(476h) No More Histograms: Variational and Bayesian Approaches to Estimating Potentials of Mean Force

Potentials of mean force, or free energies along a selected set of collective variables, are ubiquitous in molecular simulation. Applications include determining the rate limiting step of a reaction, understanding the behavior of collective interactions such as hydrophobicity, and elucidating them mechanism of transport along molecular pores. Most commonly, the potential of mean force is estimated using a range of different histogramming techniques, most often a type of multiple histogram reweighting technique such as WHAM.

However, the process of histogramming obscures two important points; first, the observed distribution of observations along the desired collective variable or variables is not a histogram, but a series of delta functions, and approximating it as a histogram results in a loss of information. Second, the potential of mean force is (for molecular problems) a continuous function, and representing this function as a histogram is also an approximation.

In this study, we examine how to properly relate the observed empirical distribution to true, infinite sampling probability distribution as a function of collective variables, and hence determine the potential of mean force. We first show how histogramming is essentially a kernel density approximation with a "top hat" kernel, and show how we can generalize this process to other kernels that might be more useful for a given problem.
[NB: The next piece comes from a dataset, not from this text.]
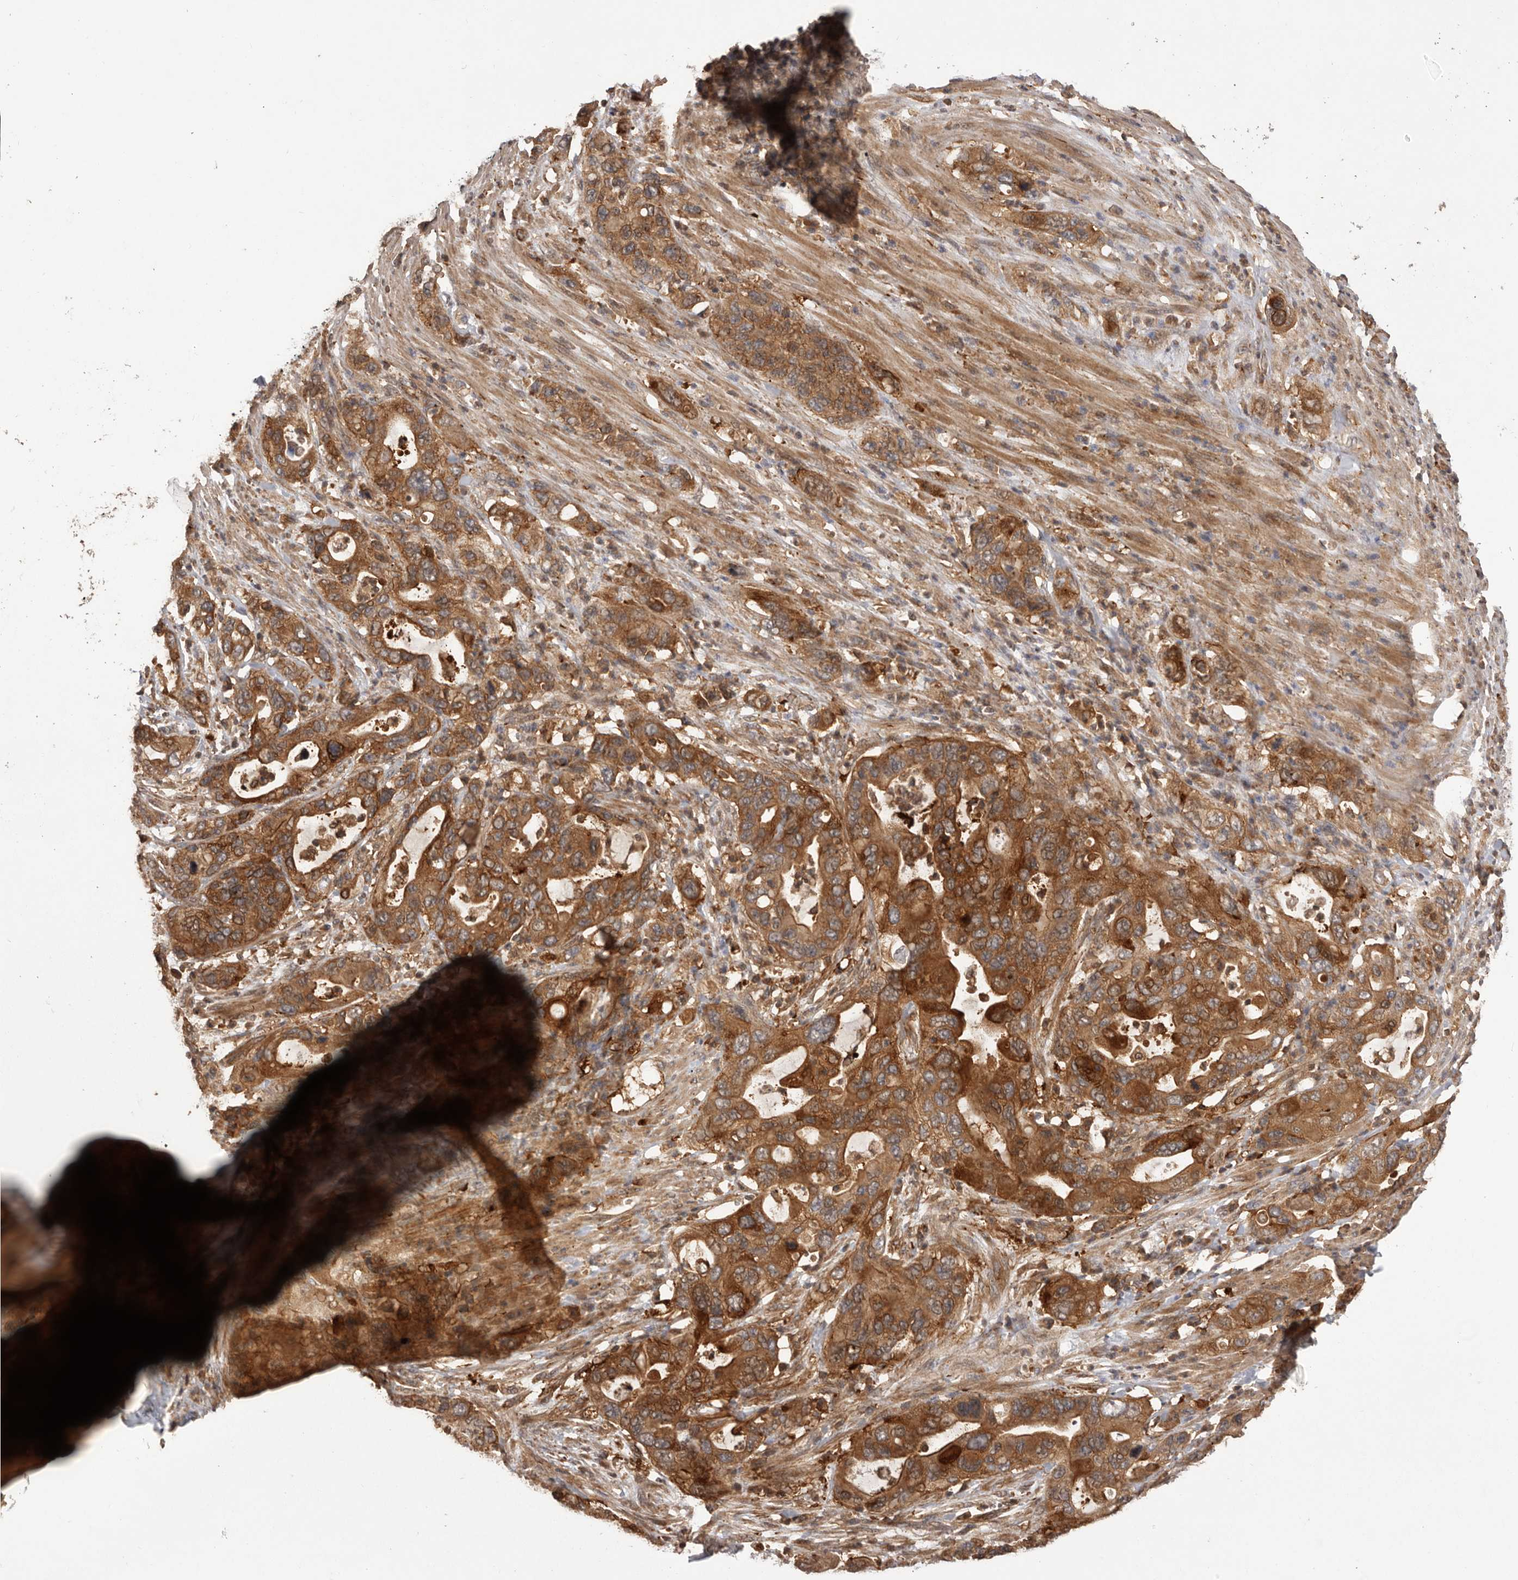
{"staining": {"intensity": "strong", "quantity": ">75%", "location": "cytoplasmic/membranous"}, "tissue": "pancreatic cancer", "cell_type": "Tumor cells", "image_type": "cancer", "snomed": [{"axis": "morphology", "description": "Adenocarcinoma, NOS"}, {"axis": "topography", "description": "Pancreas"}], "caption": "Human pancreatic cancer stained with a brown dye demonstrates strong cytoplasmic/membranous positive staining in about >75% of tumor cells.", "gene": "SLC22A3", "patient": {"sex": "female", "age": 71}}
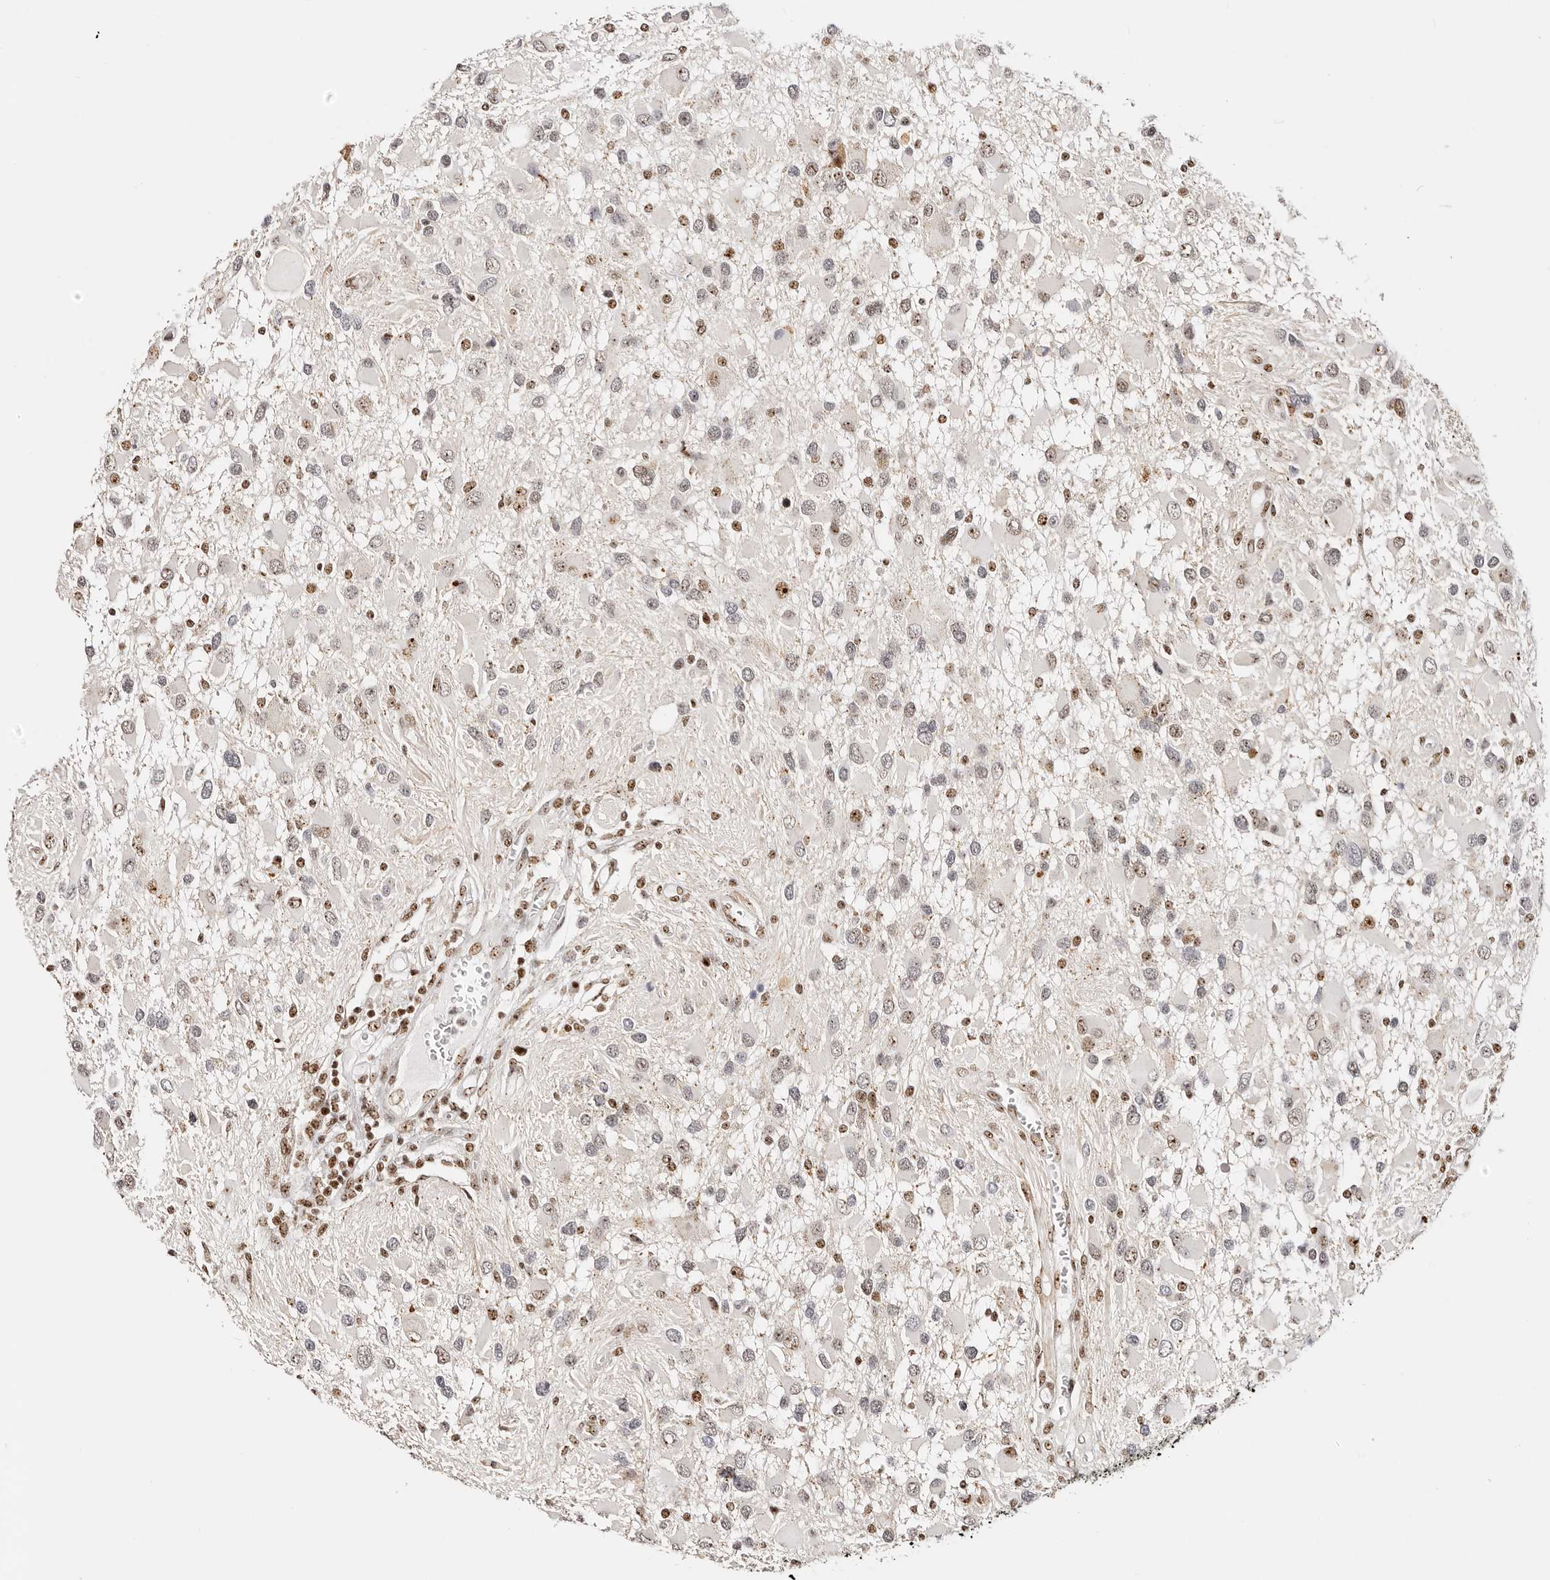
{"staining": {"intensity": "weak", "quantity": "<25%", "location": "nuclear"}, "tissue": "glioma", "cell_type": "Tumor cells", "image_type": "cancer", "snomed": [{"axis": "morphology", "description": "Glioma, malignant, High grade"}, {"axis": "topography", "description": "Brain"}], "caption": "The IHC image has no significant expression in tumor cells of malignant glioma (high-grade) tissue. (Stains: DAB (3,3'-diaminobenzidine) IHC with hematoxylin counter stain, Microscopy: brightfield microscopy at high magnification).", "gene": "IQGAP3", "patient": {"sex": "male", "age": 53}}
More powerfully, we present a variational approach, in which finding the continuous probability density function along a collective variable reduces to minimizing the Kullback-Leibler divergence between a trial function and the empirical distribution, as well as a fully Bayesian approach to sampling in the space of trial functions. This Bayesian approach additionally provides several powerful tools, such as determining which trial functions may be most appropriate for the problem and which trial functions are under or overfit. We demonstrate the application of these methods in 1, 2, and 3D model problems.